VORLIEGENDER TEXT
****************************************

Opfer von sexuellem Missbrauch durch katholische Geistliche können künftig mit deutlich höheren Schmerzensgeldzahlungen als bisher rechnen. Die Deutsche Bischofskonferenz (DBK) hat in Mainz einen entsprechenden Grundsatzbeschluss gefasst, den ihr Missbrauchsbeauftragter, der Trierer Bischof Stephan Ackermann, an diesem Donnerstag in einer Pressekonferenz vorstellte.
Orientierung an zivilrechtlicher Schmerzensgeld-Tabelle
Demnach orientiert sich die katholische Kirche künftig an der geltenden zivilrechtlichen Schmerzensgeld-Tabelle und entsprechenden Gerichtsurteilen. Dies bedeutet für sexuellen Missbrauch derzeit Summen zwischen 5.000 und 50.000 Euro pro Fall. Dabei werde die Kirche stets die Summen "am oberen Ende des Ermessensspielraums" zahlen, betonte Ackermann. Wenn die Gerichte die Summen erhöhen, steigen auch die kirchlichen Zahlungen.
Das Verfahren zur Beantragung und Auszahlung soll laut Ackermann möglichst unbürokratisch gestaltet werden. Eine unabhängige Kommission aus Juristen, Psychologen und Medizinern soll die Schwere jedes gemeldeten Falls einschätzen und Empfehlungen aussprechen.
Ärmere Bistümer werden unterstützt
Das Geld wird von den betroffenen Bistümern und Ordensgemeinschaften gemäß ihren Fallzahlen und ihrer Finanzkraft auf ein zentrales Konto eingezahlt, von wo aus auch die Auszahlung erfolgt. Jedes Bistum kann selbst entscheiden, ob es auf Kirchensteuermittel oder auf andere finanzielle Reserven zurückgreift. Bistümer und Ordensgemeinschaften, die damit finanziell überfordert sind, sollen Unterstützung von reicheren Bistümern erhalten. Ackermann stellte in Aussicht, dass die neue Regelung noch in diesem Jahr in ein praktikables Verfahren umgesetzt werden soll. Dazu müssten aber noch die Zusammensetzung der Kommission sowie weitere verfahrenstechnische Details geklärt werden.
Mit dem neuen Verfahren reagiert die katholische Kirche auf die Kritik von Betroffenen und unabhängigen Beauftragten. Sie hatten das seit 2011 praktizierte kirchliche Verfahren für unzureichend erklärt, weil es in der Regel lediglich einen Pauschalbetrag von 5.000 Euro "in Anerkennung des erlittenen Leids" vorsah. Das neue Verfahren bietet deutlich höhere Summen sowie mehr Transparenz und Einheitlichkeit. Zudem ist es, wie Ackermann betonte "anschlussfähig" für andere Organisationen wie die evangelischen Landeskirchen, Sportvereine oder Internate.

****************************************

Auszüge aus dem Datensatz
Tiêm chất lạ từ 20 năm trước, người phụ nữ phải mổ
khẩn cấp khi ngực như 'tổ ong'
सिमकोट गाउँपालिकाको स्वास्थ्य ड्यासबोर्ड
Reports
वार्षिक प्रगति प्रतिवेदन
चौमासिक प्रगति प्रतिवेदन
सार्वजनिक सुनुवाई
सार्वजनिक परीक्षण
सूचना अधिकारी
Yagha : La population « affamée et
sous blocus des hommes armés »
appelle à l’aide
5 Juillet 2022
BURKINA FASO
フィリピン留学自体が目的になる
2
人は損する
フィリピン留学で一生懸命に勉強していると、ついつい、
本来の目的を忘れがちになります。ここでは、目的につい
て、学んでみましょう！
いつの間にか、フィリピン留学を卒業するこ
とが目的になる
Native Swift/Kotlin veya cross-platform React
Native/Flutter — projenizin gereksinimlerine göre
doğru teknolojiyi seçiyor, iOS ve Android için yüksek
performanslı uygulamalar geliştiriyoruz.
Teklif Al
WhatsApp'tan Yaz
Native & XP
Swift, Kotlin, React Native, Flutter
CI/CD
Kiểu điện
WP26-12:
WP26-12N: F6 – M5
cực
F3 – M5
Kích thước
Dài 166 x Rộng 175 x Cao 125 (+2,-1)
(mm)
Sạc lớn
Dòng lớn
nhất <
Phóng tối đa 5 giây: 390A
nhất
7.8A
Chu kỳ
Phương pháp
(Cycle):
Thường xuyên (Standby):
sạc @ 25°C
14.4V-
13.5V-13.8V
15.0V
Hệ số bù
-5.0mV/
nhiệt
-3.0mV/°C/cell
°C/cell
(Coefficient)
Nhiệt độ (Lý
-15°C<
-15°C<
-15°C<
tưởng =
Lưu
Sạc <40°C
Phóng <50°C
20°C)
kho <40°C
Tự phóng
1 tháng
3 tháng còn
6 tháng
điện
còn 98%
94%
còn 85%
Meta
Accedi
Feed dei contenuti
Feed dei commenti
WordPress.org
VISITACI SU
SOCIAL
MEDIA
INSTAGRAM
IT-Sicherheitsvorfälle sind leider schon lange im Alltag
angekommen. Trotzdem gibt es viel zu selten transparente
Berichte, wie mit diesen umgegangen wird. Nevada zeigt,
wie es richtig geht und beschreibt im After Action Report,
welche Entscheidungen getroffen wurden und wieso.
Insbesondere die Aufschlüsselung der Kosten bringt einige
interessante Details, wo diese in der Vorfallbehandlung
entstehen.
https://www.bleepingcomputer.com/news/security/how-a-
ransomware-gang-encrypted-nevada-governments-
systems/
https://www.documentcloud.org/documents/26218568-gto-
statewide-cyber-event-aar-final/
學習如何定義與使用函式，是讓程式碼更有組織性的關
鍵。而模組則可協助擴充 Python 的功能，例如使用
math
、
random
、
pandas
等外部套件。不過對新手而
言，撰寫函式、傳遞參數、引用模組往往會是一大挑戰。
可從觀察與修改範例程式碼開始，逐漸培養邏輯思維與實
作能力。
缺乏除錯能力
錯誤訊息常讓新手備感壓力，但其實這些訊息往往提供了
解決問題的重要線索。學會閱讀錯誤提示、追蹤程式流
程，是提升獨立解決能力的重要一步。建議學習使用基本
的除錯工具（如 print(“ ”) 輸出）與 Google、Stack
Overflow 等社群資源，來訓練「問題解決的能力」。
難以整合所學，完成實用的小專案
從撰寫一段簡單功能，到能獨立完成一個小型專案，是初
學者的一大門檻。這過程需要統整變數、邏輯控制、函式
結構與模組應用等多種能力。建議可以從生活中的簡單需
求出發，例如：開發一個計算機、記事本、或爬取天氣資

****************************************

ZU ERLEDIGEN
1. Aktualisiere im Text über die Entschädigung von Missbrauchsopfern den Abschnitt von "Opfer von sexuellem" bis "einer Pressekonferenz vorstellte.", indem du "Mainz" durch "Fulda" ersetzt.
2. Schreib den Text über die Entschädigung von Missbrauchsopfern im Anschluss an seinen letzten Satz weiter.

ERGEBNISSE DER REIHE
1.
Opfer von sexuellem Missbrauch durch katholische Geistliche können künftig mit deutlich höheren Schmerzensgeldzahlungen als bisher rechnen. Die Deutsche Bischofskonferenz (DBK) hat in Fulda einen entsprechenden Grundsatzbeschluss gefasst, den ihr Missbrauchsbeauftragter, der Trierer Bischof Stephan Ackermann, an diesem Donnerstag in einer Pressekonferenz vorstellte.

2.
Modell der Opferorganisation abgelehnt
Die Opferorganisation "Eckiger Tisch" hatte sich für ein grundsätzlich anderes Modell und höhere Summen ausgesprochen. Sprecher Matthias Katsch hatte die Bischöfe aufgefordert, ein Entschädigungsmodell zu wählen, bei dem pro Fall bis zu 400.000 Euro gezahlt werden sollte.
In weniger vermögenden Bistümern sowie in der evangelischen Kirche war dieses Modell auf Kritik gestoßen. Auch hatten einige Stimmen davor gewarnt, dass die katholische Kirche mit Entschädigungszahlungen in dieser Höhe ein exklusives Sonderrecht schaffen würde, das für Missbrauchsopfer in anderen gesellschaftlichen Zusammenhängen unerreichbar wäre.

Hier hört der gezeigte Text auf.